Brokers still see value in iron ore miners despite China concerns
Brokers said today they still see value in iron ore stocks after the latest round of production updates from the major miners.
BHP Billiton (LON:BLT) and Rio Tinto (LON:RIO) posted their quarterly figures over the last two days and both reiterated their commitment to heavy investment in their iron ore arms despite concerns over slowing growth in China.
In May BHP received final environmental approval for a US$20 bln investment at its Western Australian iron ore project, which would double capacity from 2014.
Its current iron ore investment programme is worth some U$S9 bln.
Rio Tinto meanwhile has earmarked US$4.2 bln to develop its iron ore business.
China's steel makers are huge users of iron ore but the mixed economic signals coming out of the country have seen the price benchmark of 62 per cent grade iron ore drop to US$129.4 a tonne from US$180 a year ago.
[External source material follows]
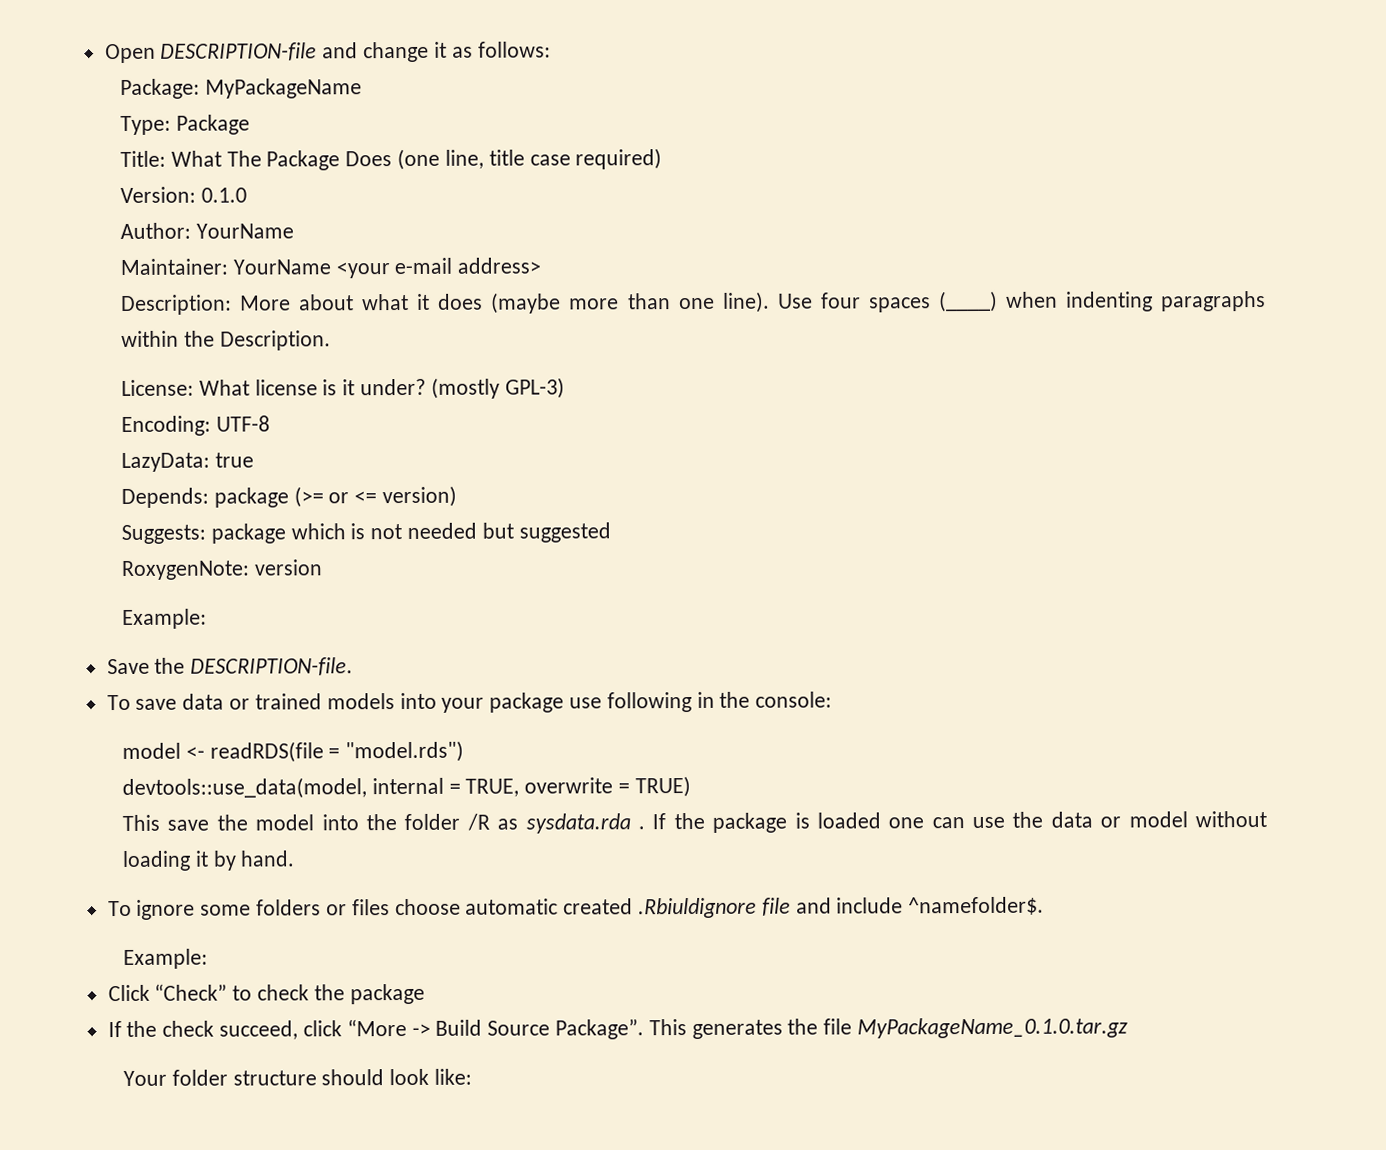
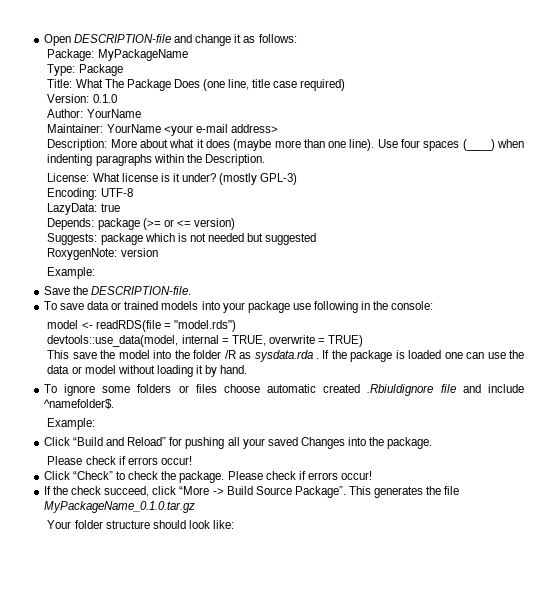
(209, 958) none -> [43,437,433,449] [47,456,192,465] // Click “Build and Reload” for pushing all your saved Changes into the package. // Please check if errors occur!
[349,983,425,1005] package -> [179,471,372,483] package. Please check if errors occur!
Demand for steel is driven by economic activity with the construction industry, car industry and white goods and general appliance makers all major users.
BHP Billiton, the world's third biggest iron ore miner, behind Brazil's Vale (NYSE:VALE) and Rio Tinto today shrugged off what it described as a "challenging environment" by posting record numbers of iron ore shipments for the twelfth year in a row.
It increased shipments by 15 per cent in the final quarter, ended June, from the same period last year.
Numis analyst Cailey Barker said: "Overall, a solid update seeing BHP do what it does well despite the over-arching macro concerns."
Although the firms' production report did not allude to the iron-ore price environment going forward, it said it does expect to increase iron ore output by five per cent in 2013.
Barker added that BHP still has faith in the "tier 1" nature of its iron ore operations despite a cyclical downturn in demand from China as it continues to make investments.
Meanwhile its rival Rio Tinto posted flat iron ore production for its second quarter and lower than expected growth in the number of shipments.
Shipments in the first half of its financial year grew four per cent from the same period a year ago.
Myles Allsop, an analyst at UBS, said: "Lower iron ore shipments in the quarter reduce our underlying earnings estimate for 2012, more than offset by the inclusion of a US$230mln gain on sale of Kalahari Minerals and Extract to be recorded in Energy division earnings in this year's first half."
The broker has a ‘buy' stance on the stock but trimmed its target price to 4750 pence from 4800 pence.
Analyst Liam Fitzpatrick said: "We continue to see value and re-rating catalysts, although we expect uncertainty over guidance and iron ore prices to weigh on the shares in the near term."
He added the catalysts include installation of a second plant and grinding capacity in the first half of 2013 and the Isua project in Greenland permitting process in the second half of this year.
The broker maintained an ‘outperform' rating on the stock but cut the target price to 430 pence from 470 pence.